Gabon : le gouvernement relance l’indemnisation des épargnants de PosteBank

Neuf ans après l’effondrement de PosteBank SA, filiale de La Poste dont la liquidation en 2017 avait plongé des milliers de Gabonais dans l’incertitude financière, l’État gabonais franchit enfin une étape décisive. Dans un communiqué émis par le ministère de la Communication, Libreville a dévoilé le lancement d’un vaste recensement des épargnants lésés, première étape vers leur dédommagement.

Une opération sans précédent pour récupérer des fonds gelés

Du 8 au 11 juin 2026, les agences de La Poste réparties sur l’ensemble du territoire ouvriront leurs portes de 8h à 17h pour recueillir les demandes des victimes de cette crise. Pour figurer dans les listes officielles et prétendre à une indemnisation, chaque épargnant devra se munir d’une pièce d’identité valide ainsi que de tout justificatif prouvant ses dépôts. L’objectif ? Mettre à jour les registres avec précision afin d’écarter toute tentative de fraude et garantir que chaque franc CFA soit restitué à son légitime propriétaire.

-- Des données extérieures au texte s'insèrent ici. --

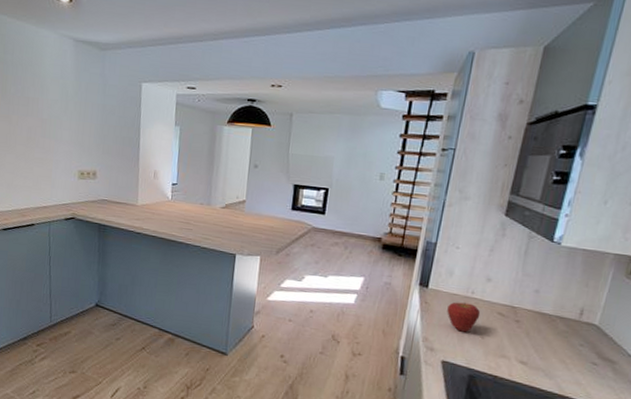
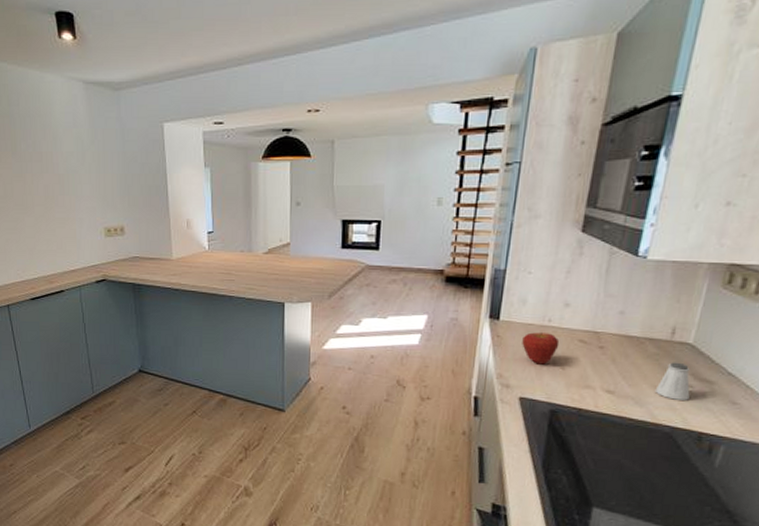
saltshaker: none [563,340,595,377] -> present [654,362,691,400]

Un engagement politique fort pour restaurer la confiance

Cette initiative s’inscrit dans une volonté claire de l’État de tenir ses promesses. Contrairement à l’ancien régime, qui avait laissé ce dossier en suspens, les autorités actuelles ont réaffirmé dès février 2025 leur détermination à solder ce passif social. En plaçant cette question au cœur de ses priorités, le gouvernement cherche à rétablir le lien de confiance entre les institutions et les citoyens, gravement ébranlé par cette affaire.

Un remboursement de plus de 31 milliards de francs CFA pour les particuliers

L’enjeu est à la fois financier et humain. Selon les chiffres officiels, près de 60 000 Gabonais ayant placé leurs économies dans PosteBank SA se retrouvent aujourd’hui dans une situation précaire. Pour y remédier, une enveloppe de 31,212 milliards de francs CFA a été allouée au remboursement des particuliers. Ce dédommagement s’échelonnera sur trois ans, avec un versement annuel équivalent à un tiers du montant total. Concernant les entreprises, dont les créances s’élèvent à 41,154 milliards de francs CFA, les modalités de paiement restent à préciser. Une chose est sûre : les premières démarches pour honorer ces dettes ont bel et bien commencé.